Because it’s trying to compile a bunch of disparate platforms into one, search can be messy — I found five profiles with my name and picture, for instance, and it’s not obvious which one is the one you’re looking for. Surf is also designed to be interactive, but right now, that pretty much only works if you’re a Mastodon user liking Mastodon posts. For most other things, it’s either kind of broken or entirely broken. For now, and probably for a while, Surf is going to be much better as a consumption tool than a social one.
McCue sees the social web as the beginning of an entirely new internet. He even uses old-web metaphors to explain these early products: the current era we’re in is like AOL back in the day, “a walled garden that contained all the innovation in the walled garden”; Surf is like old-school Yahoo, “a collection of feeds that other people have made.” He wants to enable paid feeds, so publishers, creators, and curators can make money on the platform. He has big ideas about custom designs for feeds, so they can look more like homepages.
There’s an awful lot left to build — not to mention a lot of protocols and tools left to convince all the internet’s platforms and publishers to work with. But I’ve been talking to McCue about this for two years now, and his conviction and optimism haven’t wavered a bit. When I tell him that I definitely wavered — that I was once all in on ActivityPub as the future but am worried seeing Bluesky grow on another protocol and hearing some of the issues Threads and others are having with ActivityPub — he just laughs. One, he says, that’s how it always goes in these early phases. Two, that’s what Surf is meant to fix.

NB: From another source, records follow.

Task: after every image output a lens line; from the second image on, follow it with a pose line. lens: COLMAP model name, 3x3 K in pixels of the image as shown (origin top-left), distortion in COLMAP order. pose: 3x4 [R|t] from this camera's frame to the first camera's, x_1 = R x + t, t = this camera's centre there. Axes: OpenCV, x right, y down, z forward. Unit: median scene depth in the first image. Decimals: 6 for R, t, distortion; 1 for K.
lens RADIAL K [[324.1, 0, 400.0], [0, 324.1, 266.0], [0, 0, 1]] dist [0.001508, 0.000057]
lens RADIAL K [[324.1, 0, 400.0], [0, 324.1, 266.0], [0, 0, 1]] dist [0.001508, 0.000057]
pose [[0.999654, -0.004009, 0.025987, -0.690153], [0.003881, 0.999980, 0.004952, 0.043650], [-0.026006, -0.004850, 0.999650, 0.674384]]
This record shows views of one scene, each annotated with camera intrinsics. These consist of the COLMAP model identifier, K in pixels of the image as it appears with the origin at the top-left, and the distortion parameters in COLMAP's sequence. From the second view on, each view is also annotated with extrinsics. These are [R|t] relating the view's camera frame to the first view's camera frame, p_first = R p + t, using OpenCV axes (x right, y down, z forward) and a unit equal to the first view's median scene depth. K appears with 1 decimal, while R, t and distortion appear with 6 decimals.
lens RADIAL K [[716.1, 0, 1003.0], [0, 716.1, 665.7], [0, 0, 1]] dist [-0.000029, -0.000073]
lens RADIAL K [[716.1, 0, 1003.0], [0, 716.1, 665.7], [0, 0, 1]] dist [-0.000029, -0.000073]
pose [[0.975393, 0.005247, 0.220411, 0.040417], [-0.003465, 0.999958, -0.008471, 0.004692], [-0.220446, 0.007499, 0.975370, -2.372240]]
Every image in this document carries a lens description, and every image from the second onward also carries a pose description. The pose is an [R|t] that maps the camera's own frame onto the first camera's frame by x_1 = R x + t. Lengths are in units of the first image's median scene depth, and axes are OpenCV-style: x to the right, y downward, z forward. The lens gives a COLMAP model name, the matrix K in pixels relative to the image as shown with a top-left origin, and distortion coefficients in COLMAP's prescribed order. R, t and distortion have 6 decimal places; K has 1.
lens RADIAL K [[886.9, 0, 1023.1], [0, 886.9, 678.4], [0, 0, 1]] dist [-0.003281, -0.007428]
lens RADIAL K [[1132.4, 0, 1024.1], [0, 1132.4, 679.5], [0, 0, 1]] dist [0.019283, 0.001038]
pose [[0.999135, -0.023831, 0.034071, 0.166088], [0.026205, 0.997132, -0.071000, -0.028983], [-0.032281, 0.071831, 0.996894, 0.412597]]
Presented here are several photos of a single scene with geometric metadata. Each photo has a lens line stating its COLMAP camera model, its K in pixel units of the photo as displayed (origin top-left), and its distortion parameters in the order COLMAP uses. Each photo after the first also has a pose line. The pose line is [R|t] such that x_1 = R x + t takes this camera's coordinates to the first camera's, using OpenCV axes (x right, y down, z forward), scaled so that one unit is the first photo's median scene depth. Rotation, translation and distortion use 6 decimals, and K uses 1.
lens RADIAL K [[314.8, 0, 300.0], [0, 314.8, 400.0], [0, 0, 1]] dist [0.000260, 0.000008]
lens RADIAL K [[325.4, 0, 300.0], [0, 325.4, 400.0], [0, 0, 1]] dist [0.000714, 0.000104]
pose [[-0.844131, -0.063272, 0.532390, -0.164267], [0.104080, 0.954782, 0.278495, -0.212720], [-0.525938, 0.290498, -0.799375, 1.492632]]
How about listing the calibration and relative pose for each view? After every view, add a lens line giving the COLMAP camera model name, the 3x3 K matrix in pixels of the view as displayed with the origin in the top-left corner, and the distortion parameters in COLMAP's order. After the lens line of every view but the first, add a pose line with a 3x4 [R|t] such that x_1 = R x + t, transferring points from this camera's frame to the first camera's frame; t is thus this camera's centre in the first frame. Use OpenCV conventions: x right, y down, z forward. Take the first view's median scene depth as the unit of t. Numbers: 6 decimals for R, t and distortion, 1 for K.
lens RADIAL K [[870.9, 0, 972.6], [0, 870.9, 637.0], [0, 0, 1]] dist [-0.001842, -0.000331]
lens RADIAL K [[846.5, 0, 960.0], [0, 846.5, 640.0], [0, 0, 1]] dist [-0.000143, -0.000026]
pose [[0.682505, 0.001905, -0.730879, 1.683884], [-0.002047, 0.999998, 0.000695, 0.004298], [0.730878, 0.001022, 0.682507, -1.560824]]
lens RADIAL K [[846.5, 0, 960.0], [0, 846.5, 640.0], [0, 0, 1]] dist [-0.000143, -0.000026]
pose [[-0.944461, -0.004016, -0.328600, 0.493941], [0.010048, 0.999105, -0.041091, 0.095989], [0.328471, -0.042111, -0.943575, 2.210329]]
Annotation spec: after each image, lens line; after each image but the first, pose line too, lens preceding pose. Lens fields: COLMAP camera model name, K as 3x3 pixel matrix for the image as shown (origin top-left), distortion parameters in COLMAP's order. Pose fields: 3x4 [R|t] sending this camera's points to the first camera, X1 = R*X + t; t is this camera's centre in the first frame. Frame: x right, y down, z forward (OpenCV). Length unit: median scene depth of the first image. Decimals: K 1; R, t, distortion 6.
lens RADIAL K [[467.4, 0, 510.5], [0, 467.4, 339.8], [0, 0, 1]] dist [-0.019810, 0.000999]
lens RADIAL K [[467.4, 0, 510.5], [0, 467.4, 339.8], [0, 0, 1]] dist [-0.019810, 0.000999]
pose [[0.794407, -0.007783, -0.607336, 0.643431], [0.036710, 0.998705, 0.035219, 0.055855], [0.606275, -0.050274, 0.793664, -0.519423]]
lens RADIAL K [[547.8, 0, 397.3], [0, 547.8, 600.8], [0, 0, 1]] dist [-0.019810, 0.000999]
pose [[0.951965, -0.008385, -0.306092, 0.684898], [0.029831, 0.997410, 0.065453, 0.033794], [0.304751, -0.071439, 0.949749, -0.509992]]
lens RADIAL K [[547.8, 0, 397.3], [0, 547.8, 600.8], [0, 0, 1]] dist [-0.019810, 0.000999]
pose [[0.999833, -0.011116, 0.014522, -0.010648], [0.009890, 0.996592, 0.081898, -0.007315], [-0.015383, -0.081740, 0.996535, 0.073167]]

To prove his point, McCue opens up a feed full of basketball content, created by David Rushing. Rushing was a big figure in early NBA Threads, a community that has splintered thanks to some of Threads’ moderation and community policies. Now, people are posting with #nbathreads on Bluesky and elsewhere, too. It’s messy. But Surf, McCue says, can bring it back together. He starts scrolling Rushing’s custom feed: “You’re seeing Bluesky posts, Mastodon posts, Threads posts, Flipboard posts, anything with the hashtag #nbathreads across the whole social web. If you post a podcast, if you post a YouTube video, anything with the hashtag #nbathreads, it’ll show up in this feed.” Rushing can add or remove individual posts or even use Flipboard’s filtering systems to get rid of anything that feels political, mentions gambling, or whatever else he wants to do.
McCue is practically giddy as he scrolls through all this basketball content. This is the whole thing, right here. “Ultimately,” he says, “you’re just not going to care whether something is on Threads — I don’t write you a separate kind of email because you’re on Gmail, right?” People will use lots of apps, there will be lots of communities, and that’s good. “There are nerds on Bluesky, there are nerds on Threads. How can all the nerds gather together?” That’s the question for the fediverse — sorry, the social web — and Surf looks like it might be the best answer anyone’s come up with so far.